In USA wird BRCA-Testung empfohlen

BRCA2-Mutationen sind auch bei Patienten mit lokal begrenztem Prostatakarzinom mit einem höheren Risiko für Metastasierung und Mortalität assoziiert. Das National Comprehensive Cancer Network (NCCN) in den USA empfiehlt nun auf dieser Basis die Testung auf BRCA1/2-Mutationen bei allen Patienten mit metastasiertem Prostatakarzinom, während die Situation bei Schäden an anderen Reparaturgenen weniger klar ist.

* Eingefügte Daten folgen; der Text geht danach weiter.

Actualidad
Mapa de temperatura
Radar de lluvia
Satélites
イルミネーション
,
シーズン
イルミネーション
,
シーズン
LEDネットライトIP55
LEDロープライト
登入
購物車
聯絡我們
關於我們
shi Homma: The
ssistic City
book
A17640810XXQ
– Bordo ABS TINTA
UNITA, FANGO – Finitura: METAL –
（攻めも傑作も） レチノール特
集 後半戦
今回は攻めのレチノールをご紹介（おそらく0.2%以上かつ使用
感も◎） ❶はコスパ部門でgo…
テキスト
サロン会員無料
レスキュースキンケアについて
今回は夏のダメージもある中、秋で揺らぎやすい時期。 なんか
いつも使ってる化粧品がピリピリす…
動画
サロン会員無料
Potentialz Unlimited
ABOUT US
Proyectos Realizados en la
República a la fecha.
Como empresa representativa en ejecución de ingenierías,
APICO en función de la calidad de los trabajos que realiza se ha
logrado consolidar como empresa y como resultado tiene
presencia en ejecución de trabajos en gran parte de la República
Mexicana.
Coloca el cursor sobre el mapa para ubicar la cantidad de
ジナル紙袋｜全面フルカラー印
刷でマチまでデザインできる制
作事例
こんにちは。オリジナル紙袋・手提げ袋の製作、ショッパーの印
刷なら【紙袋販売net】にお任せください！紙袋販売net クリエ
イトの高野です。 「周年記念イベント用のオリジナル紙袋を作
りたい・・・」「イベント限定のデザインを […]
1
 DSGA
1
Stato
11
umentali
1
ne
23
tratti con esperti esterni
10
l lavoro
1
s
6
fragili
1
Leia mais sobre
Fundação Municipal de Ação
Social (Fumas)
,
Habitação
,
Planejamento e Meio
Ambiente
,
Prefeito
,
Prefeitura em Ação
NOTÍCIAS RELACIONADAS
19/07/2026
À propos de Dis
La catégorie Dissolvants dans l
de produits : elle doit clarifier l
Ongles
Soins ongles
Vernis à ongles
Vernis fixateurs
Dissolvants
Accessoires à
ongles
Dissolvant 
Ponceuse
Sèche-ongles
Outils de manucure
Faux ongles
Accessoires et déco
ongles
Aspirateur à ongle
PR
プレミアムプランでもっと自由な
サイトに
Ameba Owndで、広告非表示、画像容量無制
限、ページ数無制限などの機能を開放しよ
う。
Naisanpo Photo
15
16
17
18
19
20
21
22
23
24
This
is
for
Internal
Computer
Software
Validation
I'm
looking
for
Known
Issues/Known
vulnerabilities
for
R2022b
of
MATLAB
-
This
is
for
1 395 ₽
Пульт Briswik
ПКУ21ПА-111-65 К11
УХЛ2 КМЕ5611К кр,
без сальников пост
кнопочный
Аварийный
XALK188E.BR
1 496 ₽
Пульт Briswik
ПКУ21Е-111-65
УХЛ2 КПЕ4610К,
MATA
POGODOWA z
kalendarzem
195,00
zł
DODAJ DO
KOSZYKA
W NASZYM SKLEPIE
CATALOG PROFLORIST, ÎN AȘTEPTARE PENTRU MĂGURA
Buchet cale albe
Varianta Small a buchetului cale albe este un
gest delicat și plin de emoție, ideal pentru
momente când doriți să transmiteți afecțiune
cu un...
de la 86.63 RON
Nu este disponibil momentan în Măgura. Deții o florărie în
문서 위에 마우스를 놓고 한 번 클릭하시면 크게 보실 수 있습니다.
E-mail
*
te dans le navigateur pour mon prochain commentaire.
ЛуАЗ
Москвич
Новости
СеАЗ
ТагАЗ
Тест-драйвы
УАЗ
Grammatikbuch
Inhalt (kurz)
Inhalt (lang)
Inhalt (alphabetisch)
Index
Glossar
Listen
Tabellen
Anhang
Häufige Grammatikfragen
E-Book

Darüber hinaus stellten die Wissenschaftler eine signifikante Interaktion zwischen BRCA2-Mutationen und der Erstlinientherapie bezüglich des krankheitsspezifischen Überlebens fest: Patienten mit BRCA2-Mutationen, die in der Erstlinie androgeninhibitorische Substanzen (Abirateron oder Enzalutamid) erhielten, schnitten besser ab als diejenigen, die mit einem Taxan behandelt wurden. Und das sowohl beim krankheitsspezifischen Gesamtüberleben (median 24 vs. 17 Monate; p = 0,014) als auch bei der Zeit von der ersten systemischen Therapie bis zum Eintritt einer Progression nach der zweiten derartigen Behandlung (PFS2; median 18,9 vs. 8,6 Monate; p = 0,005). Bei den Patienten ohne Keimbahnmutationen in Reparaturgenen war kein Unterschied zwischen hormoneller und Chemotherapie auszumachen. BRCA2 ist das DNA-Reparaturgen, das bei Patienten mit metastasiertem Prostatakarzinom am häufigsten in der Keimbahn mutiert ist. Diese Mutationen scheinen einen negativen Effekt auf das prostatakarzinomspezifische Überleben bei diesen Patienten zu haben, der möglicherweise durch die Erstlinientherapie beeinflusst wird, so die Autoren. Die Befunde wurden zunächst an einer relativ kleinen Gruppe von Patienten erhoben, aber wenn sie sich in weiteren, unabhängigen Studien bestätigen sollten, könnte mit der Bestimmung von BRCA2-Mutationen künftig zum ersten Mal ein prädiktiver Faktor zur Wahl der initialen Therapie verfügbar sein, lautet ihr Fazit.